07 June 2016

Sinking into the old familiar abyss

Dear diary,

Anyone who drives faster than me is going dangerously fast. Anyone who drives slower than me is going stupidly slow. If you don’t enjoy all of my favorite books and movies, then you have bad taste. If you married someone other than me, you chose the wrong spouse. You should consider having an extramarital affair.

The problem with modern politics is that everyone talks about it in terms of systems that don’t quite fit the world anymore. Maybe these systems never did quite fit the world, even in their own day; but they’re less and less fitting, the more time passes. So it would be better if we stopped thinking about such systems in all-or-nothing fashion, and instead used aspects of each system like ingredients for a savory new dish: add a pinch of capitalism, a dollop of socialism, etc. The backward sin of our current system is that multinational corporations are socializing their losses while privatizing their gains.
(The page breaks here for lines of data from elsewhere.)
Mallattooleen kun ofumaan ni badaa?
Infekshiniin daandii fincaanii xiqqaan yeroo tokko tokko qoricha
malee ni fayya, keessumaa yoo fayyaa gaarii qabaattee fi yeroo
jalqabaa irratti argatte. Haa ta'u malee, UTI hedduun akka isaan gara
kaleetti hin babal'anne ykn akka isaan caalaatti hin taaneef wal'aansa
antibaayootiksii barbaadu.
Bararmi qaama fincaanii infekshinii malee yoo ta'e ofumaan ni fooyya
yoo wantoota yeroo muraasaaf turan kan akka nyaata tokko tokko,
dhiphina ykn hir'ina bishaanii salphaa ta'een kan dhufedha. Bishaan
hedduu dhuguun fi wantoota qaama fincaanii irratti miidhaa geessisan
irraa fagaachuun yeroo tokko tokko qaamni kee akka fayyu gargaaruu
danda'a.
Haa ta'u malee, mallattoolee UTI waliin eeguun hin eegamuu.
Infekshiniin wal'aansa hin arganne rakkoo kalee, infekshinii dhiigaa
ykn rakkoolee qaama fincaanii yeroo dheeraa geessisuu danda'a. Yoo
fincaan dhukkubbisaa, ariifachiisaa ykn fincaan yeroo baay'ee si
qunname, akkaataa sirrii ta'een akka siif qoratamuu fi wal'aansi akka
The two major parties in these States are the Republicans and the Democrats. Someday soon those names will sound as distant to U.S. citizens as Whigs and Tories sound to the 21st century.

People talk about right and left, about conservatives and liberals, but I think the true divide is between the following two groups: (A) corporations so large that they span over multiple countries; and (B) the people who own no part of those corporations (in other words, everyone else). What I’m saying is this: a far-right conservative from group B will have more in common with even a far-left liberal from group B than he would with a so-called conservative from group A; likewise, the true opponent of a group-B liberal is any group-A member, conservative or liberal, and the group-B conservatives are more allies than enemies of the liberals who belong to group B. Or if you insist that there still is a major difference between right and left, then what I’m trying to point out is the rise of a third direction: group C: beyond right and left; and although I hear people speak of “the establishment,” I don’t think that this C group is exactly that—for the C group does not cherish the status quo: rather it wants the type of change that will bring more, more, more power unto itself… it’s like a country of its own, which is borderless and omnipotent, in the sense that it’s always manipulating the governments of others, via money, war, clout, influence, etc. No country is exempt from the impact of transnational corporations (which I’m calling group C) for the same reason that you cannot win a game against a cheater. The plutocrats are already victorious; they’ve been winning since even before the World Wars; and, as they exist “beyond right and left,” they also remain outside of the reach of all war: the World Wars helped them, to a certain extent, and almost all wars work to their advantage; indeed, everything possible to occur will end up in their favor eventually, because they own X (name it, they own it). One might as well worship them as GOD. They’re good people, though. Let’s hope and pray that someone wealthy loves us, because that’s our only chance for blank in this epoch.

But why am I talking like this? Have I become a conspiracy theorist? I hate this type of talk. No more. Let’s get beyond politics. Have a barbecue, invite family and friends… listen to live jazz played by competent addicts.

Here’s a quote from Gilda (1946), our favorite film (yours and mine) aside from Wrong Cops (2013)—the odd lines are spoken by Ballin Mundson; and the evens, which I’ve italicized, are Johnny Farrell:

You’re the only one who knows [the safe’s] combination, Johnny. If anything should ever happen to me, there are papers in there: signatures and instructions how to carry on.

Thanks for not letting me down. You’re not just the owner of a gambling joint, eh?

You know what a cartel is, Johnny?

I think so. A trust… a monopoly of some kind, isn’t it?

An international monopoly.

Big business, huh… a monopoly in what?

Tungsten. That doesn’t impress you…?

I don’t know much about it. I mean, I don’t know if it’s worth getting shot at for the pleasure of monopolizing it.

A man who controls a strategic material can control the world, Johnny.

Whoa, now—the world’s a pretty big place.

Made up of stupid little people.

Well, if anybody can do it, I’d lay eight to five you’re the baby who can.

And you’d win. Now let’s go downstairs and have a drink.

P.S.

Remember to vote for MY candidate. (I say this because, in the hour that I write, eight o’clock Tuesday morning the seventh of June 2016 Anno Domini Dada, your home state is having its primary election; and it would mean a lot to me if you’d let my favorite win.) (If you fail to echo my choice, you have ruined the world.)